§ **JOB**
Could you update the listing below by changing every "TWOJE KONTO" to "KONTO KLIENTA", keeping everything else as it is and leaving the pictures out?

§ **SUPPLIED DATA**
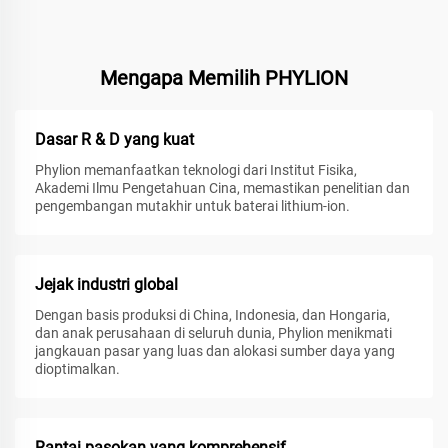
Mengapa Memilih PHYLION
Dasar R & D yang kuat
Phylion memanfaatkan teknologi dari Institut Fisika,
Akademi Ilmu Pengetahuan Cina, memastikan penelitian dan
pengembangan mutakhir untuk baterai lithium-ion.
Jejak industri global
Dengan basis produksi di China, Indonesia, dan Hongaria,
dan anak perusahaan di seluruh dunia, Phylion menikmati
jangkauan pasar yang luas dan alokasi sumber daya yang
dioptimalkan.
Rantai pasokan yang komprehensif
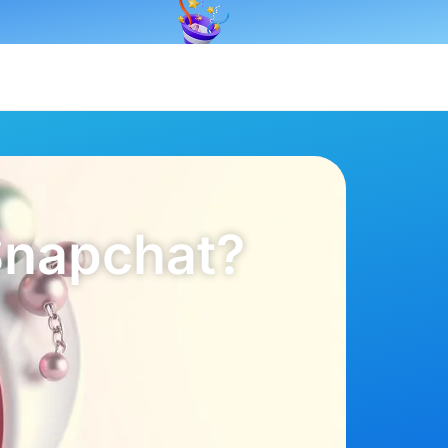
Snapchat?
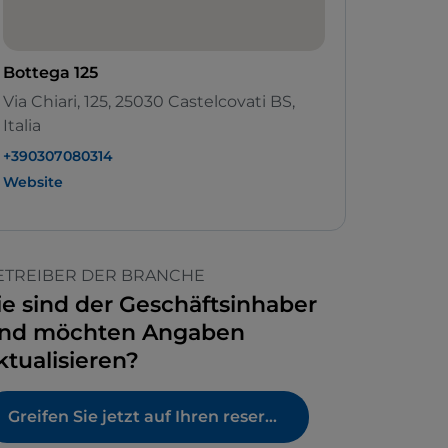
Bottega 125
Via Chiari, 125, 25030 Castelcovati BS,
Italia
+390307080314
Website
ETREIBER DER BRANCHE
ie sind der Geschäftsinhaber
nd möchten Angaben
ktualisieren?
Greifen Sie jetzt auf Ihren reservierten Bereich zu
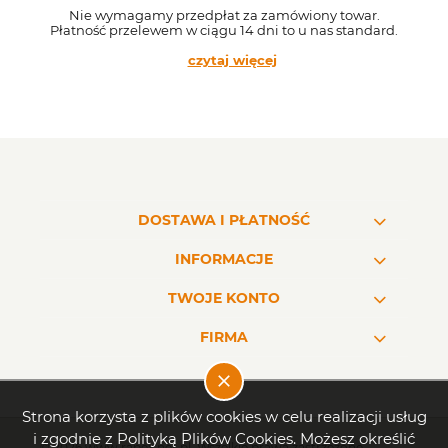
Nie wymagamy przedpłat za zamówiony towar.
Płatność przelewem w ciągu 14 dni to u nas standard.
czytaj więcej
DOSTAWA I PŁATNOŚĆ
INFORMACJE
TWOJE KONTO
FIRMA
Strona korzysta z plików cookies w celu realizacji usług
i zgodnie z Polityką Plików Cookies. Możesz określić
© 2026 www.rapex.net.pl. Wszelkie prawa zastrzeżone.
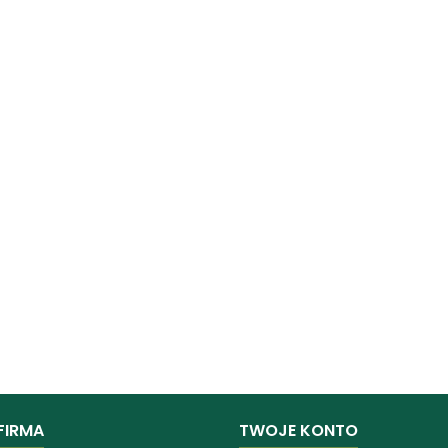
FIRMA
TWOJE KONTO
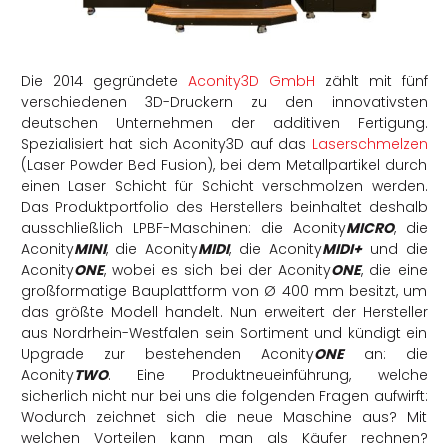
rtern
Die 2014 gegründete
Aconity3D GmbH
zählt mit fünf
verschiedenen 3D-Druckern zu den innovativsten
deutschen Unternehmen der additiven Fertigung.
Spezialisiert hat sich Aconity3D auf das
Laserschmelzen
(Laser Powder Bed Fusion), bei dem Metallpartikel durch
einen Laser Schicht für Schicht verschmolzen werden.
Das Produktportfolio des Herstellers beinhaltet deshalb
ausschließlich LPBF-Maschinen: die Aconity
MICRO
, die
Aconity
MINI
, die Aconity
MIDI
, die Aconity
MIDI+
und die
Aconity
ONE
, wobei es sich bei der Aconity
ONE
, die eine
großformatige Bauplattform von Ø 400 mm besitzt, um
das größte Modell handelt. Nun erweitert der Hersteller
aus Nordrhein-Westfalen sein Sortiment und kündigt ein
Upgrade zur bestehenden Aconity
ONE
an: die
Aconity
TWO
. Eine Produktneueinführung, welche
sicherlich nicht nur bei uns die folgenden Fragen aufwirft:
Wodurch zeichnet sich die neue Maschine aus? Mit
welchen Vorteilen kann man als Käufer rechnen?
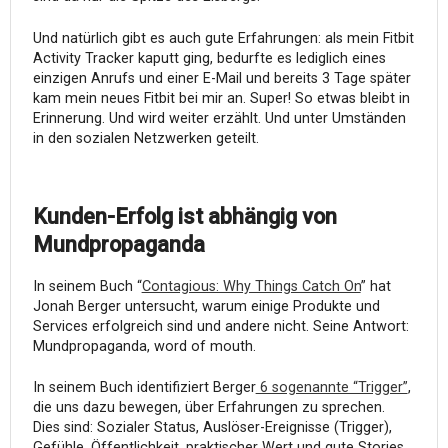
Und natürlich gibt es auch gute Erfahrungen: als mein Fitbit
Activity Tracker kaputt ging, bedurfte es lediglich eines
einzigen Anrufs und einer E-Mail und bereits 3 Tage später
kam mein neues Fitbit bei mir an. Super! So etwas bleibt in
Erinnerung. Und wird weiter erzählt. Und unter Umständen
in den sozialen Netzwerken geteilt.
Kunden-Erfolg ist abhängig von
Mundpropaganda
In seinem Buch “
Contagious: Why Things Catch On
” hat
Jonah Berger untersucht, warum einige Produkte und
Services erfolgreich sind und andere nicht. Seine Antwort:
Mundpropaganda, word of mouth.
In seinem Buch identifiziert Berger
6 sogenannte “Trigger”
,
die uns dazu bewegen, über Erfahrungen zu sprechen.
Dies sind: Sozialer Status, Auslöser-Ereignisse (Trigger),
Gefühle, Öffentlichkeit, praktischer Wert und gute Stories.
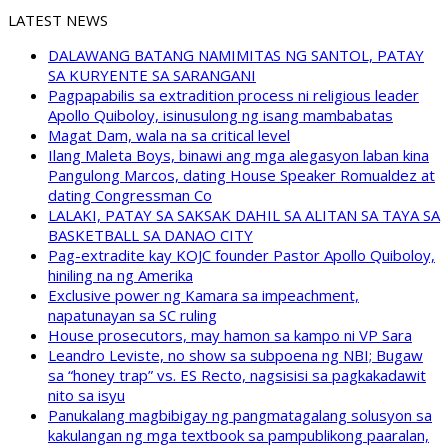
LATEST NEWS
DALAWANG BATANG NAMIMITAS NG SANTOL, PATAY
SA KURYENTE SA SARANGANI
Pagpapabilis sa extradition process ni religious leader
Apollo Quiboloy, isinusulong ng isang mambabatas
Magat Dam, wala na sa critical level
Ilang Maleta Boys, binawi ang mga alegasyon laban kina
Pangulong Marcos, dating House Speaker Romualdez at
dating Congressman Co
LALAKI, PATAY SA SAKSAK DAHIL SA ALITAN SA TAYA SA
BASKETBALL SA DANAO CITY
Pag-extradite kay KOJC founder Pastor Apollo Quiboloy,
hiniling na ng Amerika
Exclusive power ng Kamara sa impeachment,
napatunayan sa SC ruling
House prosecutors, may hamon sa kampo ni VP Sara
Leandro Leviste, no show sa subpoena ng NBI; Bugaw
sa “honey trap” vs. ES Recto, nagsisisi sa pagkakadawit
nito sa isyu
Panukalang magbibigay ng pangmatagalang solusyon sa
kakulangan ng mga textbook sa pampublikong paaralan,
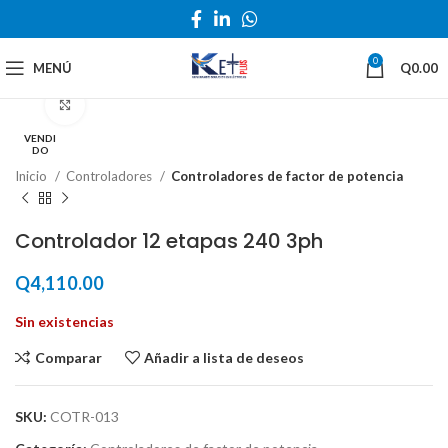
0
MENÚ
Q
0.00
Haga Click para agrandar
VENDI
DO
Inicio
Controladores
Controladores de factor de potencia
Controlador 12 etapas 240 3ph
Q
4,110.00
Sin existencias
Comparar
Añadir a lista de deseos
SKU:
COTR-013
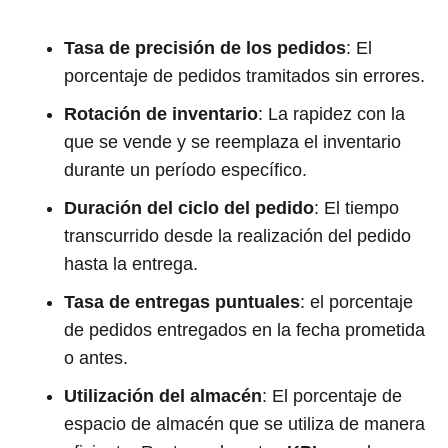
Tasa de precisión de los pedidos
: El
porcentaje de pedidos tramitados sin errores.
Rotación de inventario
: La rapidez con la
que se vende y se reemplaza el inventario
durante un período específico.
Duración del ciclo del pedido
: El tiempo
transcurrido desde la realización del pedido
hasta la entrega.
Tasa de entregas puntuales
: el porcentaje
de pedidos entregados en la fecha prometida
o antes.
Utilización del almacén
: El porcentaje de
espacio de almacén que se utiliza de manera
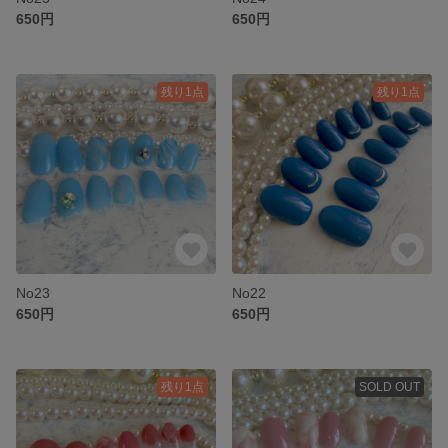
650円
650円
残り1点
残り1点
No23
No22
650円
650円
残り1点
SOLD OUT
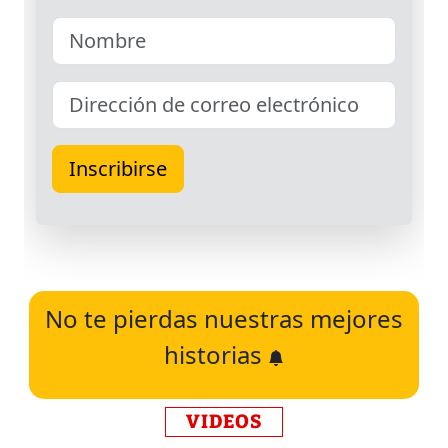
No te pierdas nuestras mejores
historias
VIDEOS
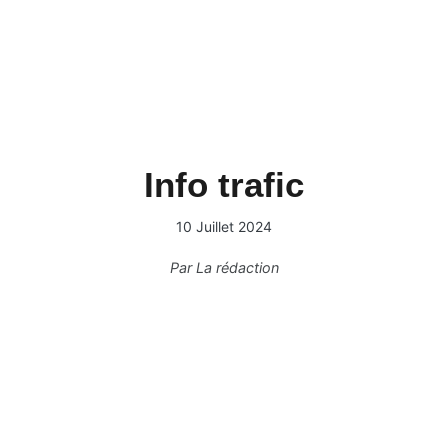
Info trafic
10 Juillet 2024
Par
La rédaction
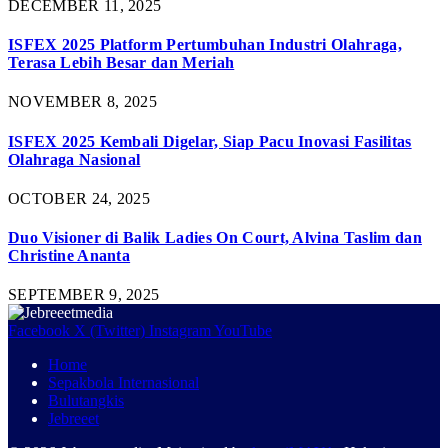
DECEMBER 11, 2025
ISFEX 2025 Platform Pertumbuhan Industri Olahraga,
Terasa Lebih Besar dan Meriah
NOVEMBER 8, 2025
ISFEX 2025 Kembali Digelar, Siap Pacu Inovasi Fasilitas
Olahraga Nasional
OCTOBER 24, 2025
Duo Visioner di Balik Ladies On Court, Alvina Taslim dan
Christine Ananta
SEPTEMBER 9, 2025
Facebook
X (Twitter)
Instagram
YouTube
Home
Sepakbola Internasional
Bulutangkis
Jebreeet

§ **EXERCISE RESULT**
Mengapa Memilih PHYLION
Dasar R & D yang kuat
Phylion memanfaatkan teknologi dari Institut Fisika,
Akademi Ilmu Pengetahuan Cina, memastikan penelitian dan
pengembangan mutakhir untuk baterai lithium-ion.
Jejak industri global
Dengan basis produksi di China, Indonesia, dan Hongaria,
dan anak perusahaan di seluruh dunia, Phylion menikmati
jangkauan pasar yang luas dan alokasi sumber daya yang
dioptimalkan.
Rantai pasokan yang komprehensif
Snapchat?
Bottega 125
Via Chiari, 125, 25030 Castelcovati BS,
Italia
+390307080314
Website
ETREIBER DER BRANCHE
ie sind der Geschäftsinhaber
nd möchten Angaben
ktualisieren?
Greifen Sie jetzt auf Ihren reservierten Bereich zu
Nie wymagamy przedpłat za zamówiony towar.
Płatność przelewem w ciągu 14 dni to u nas standard.
czytaj więcej
DOSTAWA I PŁATNOŚĆ
INFORMACJE
KONTO KLIENTA
FIRMA
Strona korzysta z plików cookies w celu realizacji usług
i zgodnie z Polityką Plików Cookies. Możesz określić
© 2026 www.rapex.net.pl. Wszelkie prawa zastrzeżone.
FIRMA
KONTO KLIENTA
rtern
Die 2014 gegründete
Aconity3D GmbH
zählt mit fünf
verschiedenen 3D-Druckern zu den innovativsten
deutschen Unternehmen der additiven Fertigung.
Spezialisiert hat sich Aconity3D auf das
Laserschmelzen
(Laser Powder Bed Fusion), bei dem Metallpartikel durch
einen Laser Schicht für Schicht verschmolzen werden.
Das Produktportfolio des Herstellers beinhaltet deshalb
ausschließlich LPBF-Maschinen: die Aconity
MICRO
, die
Aconity
MINI
, die Aconity
MIDI
, die Aconity
MIDI+
und die
Aconity
ONE
, wobei es sich bei der Aconity
ONE
, die eine
großformatige Bauplattform von Ø 400 mm besitzt, um
das größte Modell handelt. Nun erweitert der Hersteller
aus Nordrhein-Westfalen sein Sortiment und kündigt ein
Upgrade zur bestehenden Aconity
ONE
an: die
Aconity
TWO
. Eine Produktneueinführung, welche
sicherlich nicht nur bei uns die folgenden Fragen aufwirft:
Wodurch zeichnet sich die neue Maschine aus? Mit
welchen Vorteilen kann man als Käufer rechnen?
Und natürlich gibt es auch gute Erfahrungen: als mein Fitbit
Activity Tracker kaputt ging, bedurfte es lediglich eines
einzigen Anrufs und einer E-Mail und bereits 3 Tage später
kam mein neues Fitbit bei mir an. Super! So etwas bleibt in
Erinnerung. Und wird weiter erzählt. Und unter Umständen
in den sozialen Netzwerken geteilt.
Kunden-Erfolg ist abhängig von
Mundpropaganda
In seinem Buch “
Contagious: Why Things Catch On
” hat
Jonah Berger untersucht, warum einige Produkte und
Services erfolgreich sind und andere nicht. Seine Antwort:
Mundpropaganda, word of mouth.
In seinem Buch identifiziert Berger
6 sogenannte “Trigger”
,
die uns dazu bewegen, über Erfahrungen zu sprechen.
Dies sind: Sozialer Status, Auslöser-Ereignisse (Trigger),
Gefühle, Öffentlichkeit, praktischer Wert und gute Stories.
LATEST NEWS
DALAWANG BATANG NAMIMITAS NG SANTOL, PATAY
SA KURYENTE SA SARANGANI
Pagpapabilis sa extradition process ni religious leader
Apollo Quiboloy, isinusulong ng isang mambabatas
Magat Dam, wala na sa critical level
Ilang Maleta Boys, binawi ang mga alegasyon laban kina
Pangulong Marcos, dating House Speaker Romualdez at
dating Congressman Co
LALAKI, PATAY SA SAKSAK DAHIL SA ALITAN SA TAYA SA
BASKETBALL SA DANAO CITY
Pag-extradite kay KOJC founder Pastor Apollo Quiboloy,
hiniling na ng Amerika
Exclusive power ng Kamara sa impeachment,
napatunayan sa SC ruling
House prosecutors, may hamon sa kampo ni VP Sara
Leandro Leviste, no show sa subpoena ng NBI; Bugaw
sa “honey trap” vs. ES Recto, nagsisisi sa pagkakadawit
nito sa isyu
Panukalang magbibigay ng pangmatagalang solusyon sa
kakulangan ng mga textbook sa pampublikong paaralan,
0
MENÚ
Q
0.00
Haga Click para agrandar
VENDI
DO
Inicio
Controladores
Controladores de factor de potencia
Controlador 12 etapas 240 3ph
Q
4,110.00
Sin existencias
Comparar
Añadir a lista de deseos
SKU:
COTR-013
Tasa de precisión de los pedidos
: El
porcentaje de pedidos tramitados sin errores.
Rotación de inventario
: La rapidez con la
que se vende y se reemplaza el inventario
durante un período específico.
Duración del ciclo del pedido
: El tiempo
transcurrido desde la realización del pedido
hasta la entrega.
Tasa de entregas puntuales
: el porcentaje
de pedidos entregados en la fecha prometida
o antes.
Utilización del almacén
: El porcentaje de
espacio de almacén que se utiliza de manera
650円
650円
残り1点
残り1点
No23
No22
650円
650円
残り1点
SOLD OUT
No te pierdas nuestras mejores
historias
VIDEOS
Info trafic
10 Juillet 2024
Par
La rédaction
DECEMBER 11, 2025
ISFEX 2025 Platform Pertumbuhan Industri Olahraga,
Terasa Lebih Besar dan Meriah
NOVEMBER 8, 2025
ISFEX 2025 Kembali Digelar, Siap Pacu Inovasi Fasilitas
Olahraga Nasional
OCTOBER 24, 2025
Duo Visioner di Balik Ladies On Court, Alvina Taslim dan
Christine Ananta
SEPTEMBER 9, 2025
Facebook
X (Twitter)
Instagram
YouTube
Home
Sepakbola Internasional
Bulutangkis
Jebreeet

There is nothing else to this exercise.